----- GIVEN DATA -----

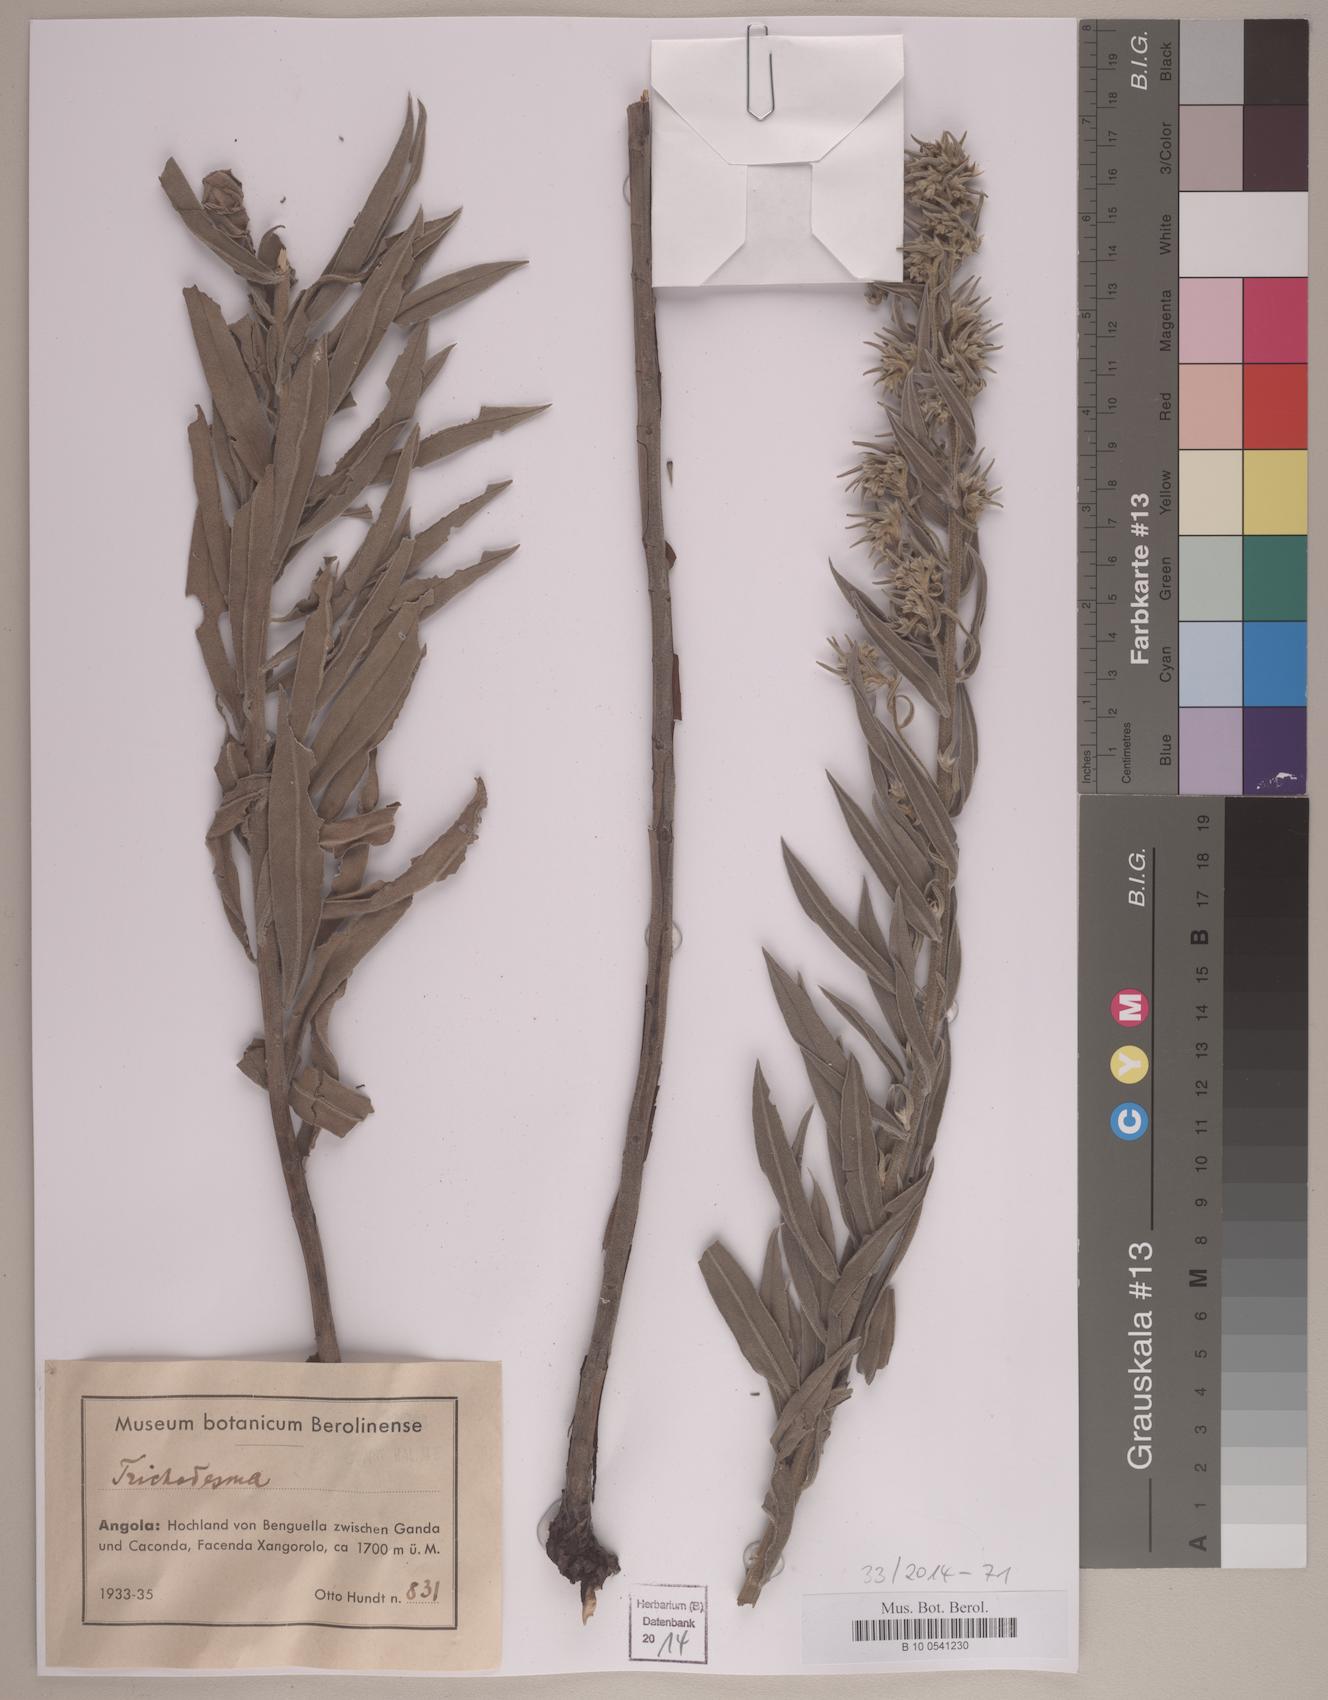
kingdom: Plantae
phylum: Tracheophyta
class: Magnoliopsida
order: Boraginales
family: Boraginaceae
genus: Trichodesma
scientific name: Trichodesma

-----

• [SET TASK] Put every line of the records above into a numbered list. Leave out blank lines and pictures.

• [RESPONSE]
1. kingdom: Plantae
2. phylum: Tracheophyta
3. class: Magnoliopsida
4. order: Boraginales
5. family: Boraginaceae
6. genus: Trichodesma
7. scientific name: Trichodesma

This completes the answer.